Extract to read >>
•••

Photo by Riho Kroll on Unsplash

How to approach McKinsey and BCG Aptitude testing (Imbellus, Pymetrics)

Part 4 of 7 Steps to a Management Consulting Offer

Sofie Yang 👩‍💻

--

T here’s been a new development in the management consulting recruiting funnel in 2019: Aptitude Testing. They are basically a series of games or questions that score people on psychometric and cognitive qualities (e.g. risk-taking, mental processing speed, spatial reasoning, and even empathy).

The concept of aptitude testing isn’t really new. Unilever explored it years ago; but it only recently got picked up by McKinsey and BCG, which haven’t changed their recruiting practices for a long time. With it comes a whole set of new questions, concerns, and uncertainty for applicants.

Introduction

Source: McKinsey & Company
Source: Boston Consulting Group

McKinsey’s implementation of Imbellus and BCG’s of Pymetrics are used to screen candidates before the interview stage in conjunction with resumes, cover letters, and transcripts. To preface, I am not an expert in psychometrics, algorithmic justice, or recruiting in any sense — I have just enough undergraduate-level statistics and machine learning background to sniff around and get curious. This article doesn’t tell you how to succeed on these tests (because I doubt anyone knows). Instead, for general awareness and our entertainment, I’ll offer my experience and my treatise on the concept itself.

As a disclaimer, the details of this post might become outdated and only apply to the West Coast USA processes for undergraduate internships and full time from a target/semi-target school (UC Berkeley). This post draws on my personal experience with McKinsey, Bain, EY-Parthenon-SSG, PwC (offers), and Deloitte S&O (final round) and my peers’ experiences with McKinsey, Bain, BCG, and other firms. I also don’t work for McKinsey anymore after my summer internship there, which gives me more license to share my thoughts.

I took the McKinsey Imbellus test (the beta version) for an hour and a half last summer with my intern class, but did not get any results back. I also took the BCG Pymetrics test as part of my application last year. They were both fun to play — almost too fun! I will share some of my results in this article.

•••

Task A >> Format every line of the records below as a Markdown table with the columns No. and Line, numbering each row and skipping blank lines. Leave the pictures out of the answer.

Records to process >>
•••

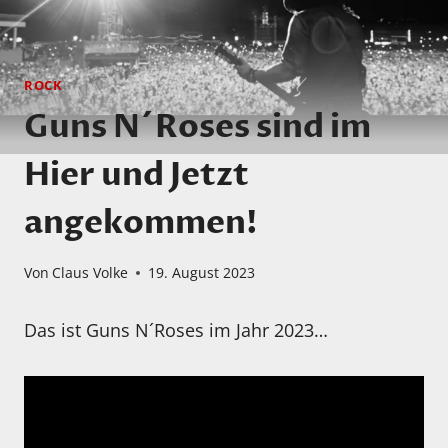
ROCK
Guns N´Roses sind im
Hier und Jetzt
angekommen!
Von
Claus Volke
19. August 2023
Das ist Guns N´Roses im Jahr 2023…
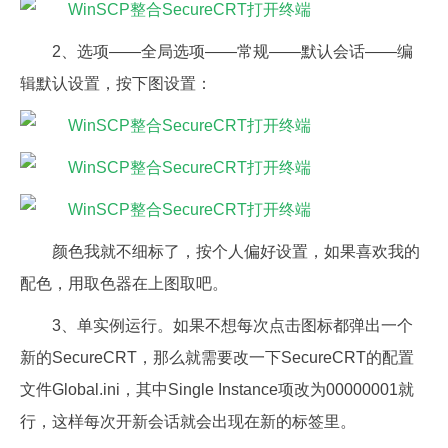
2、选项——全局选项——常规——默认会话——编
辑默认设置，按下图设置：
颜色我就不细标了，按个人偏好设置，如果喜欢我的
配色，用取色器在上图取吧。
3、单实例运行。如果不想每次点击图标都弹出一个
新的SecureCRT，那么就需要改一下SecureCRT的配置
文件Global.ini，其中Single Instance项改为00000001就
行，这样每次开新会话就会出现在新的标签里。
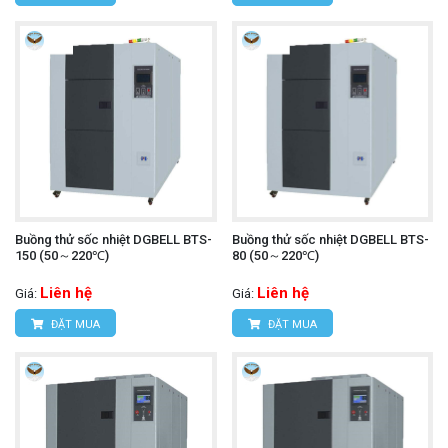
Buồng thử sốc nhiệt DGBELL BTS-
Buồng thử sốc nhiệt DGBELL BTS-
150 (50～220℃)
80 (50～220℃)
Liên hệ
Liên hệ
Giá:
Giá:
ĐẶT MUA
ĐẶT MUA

•••

Task B >> Pick up the article on McKinsey and BCG aptitude testing right after its last sentence and keep writing it.

Your response A >>
| No. | Line |
|---|---|
| 1 | ROCK |
| 2 | Guns N´Roses sind im |
| 3 | Hier und Jetzt |
| 4 | angekommen! |
| 5 | Von |
| 6 | Claus Volke |
| 7 | 19. August 2023 |
| 8 | Das ist Guns N´Roses im Jahr 2023… |
| 9 | 2、选项——全局选项——常规——默认会话——编 |
| 10 | 辑默认设置，按下图设置： |
| 11 | 颜色我就不细标了，按个人偏好设置，如果喜欢我的 |
| 12 | 配色，用取色器在上图取吧。 |
| 13 | 3、单实例运行。如果不想每次点击图标都弹出一个 |
| 14 | 新的SecureCRT，那么就需要改一下SecureCRT的配置 |
| 15 | 文件Global.ini，其中Single Instance项改为00000001就 |
| 16 | 行，这样每次开新会话就会出现在新的标签里。 |
| 17 | Buồng thử sốc nhiệt DGBELL BTS- |
| 18 | Buồng thử sốc nhiệt DGBELL BTS- |
| 19 | 150 (50～220℃) |
| 20 | 80 (50～220℃) |
| 21 | Liên hệ |
| 22 | Liên hệ |
| 23 | Giá: |
| 24 | Giá: |
| 25 | ĐẶT MUA |
| 26 | ĐẶT MUA |

Your response B >>
These tests have a variety of stated goals. In no particular order:

  1. increase speed and accuracy of hiring by measuring cognitive performance, and
  2. level the playing field for non-traditional applicants.

In reality, the idea probably came from the test developers reaching out to a Senior Partner saying, “You don’t want the other firms to seem more disruptive and innovative, so better hop on board now!”

From the candidate’s perspective, I would treat it as a task to spend a little time strategizing for. Neither Imbellus nor Pymetrics have practice tests, so just focus on following your plan and don’t panic!

There is far more info on Pymetrics than Imbellus, so I will start with a brief overview of Imbellus and then do a more researched explanation of Pymetrics.

Imbellus — McKinsey

https://www.imbellus.com/#/science

Time: 1 hour total (According to CaseCoach because my test was the beta version). Self-allocate time for two tasks.

Tools: Computer, note-taking tool

Players: Single player

Tactical notes

In case there was a non-disclosure agreement I forgot about … all the information I’m about to give is available online somewhere. CaseCoach described the four games and wrote an excellent overview. I only played two of them and will expand here.

General:

  1. Read the rules carefully and draw diagrams/take notes (almost like in a case interview)
  2. Make local optimizations — do not revisit the same information multiple times, nail down some choices early and follow through. I wasted a lot of time trying to find the global maximum.

I’ll mark some “local optimizations” you can make in italics. The game names are made up.

Game 1: Playing Poseidon

Source: Imbellus

This is an ecosystem creation game.

Goal: assemble a stable ecosystem.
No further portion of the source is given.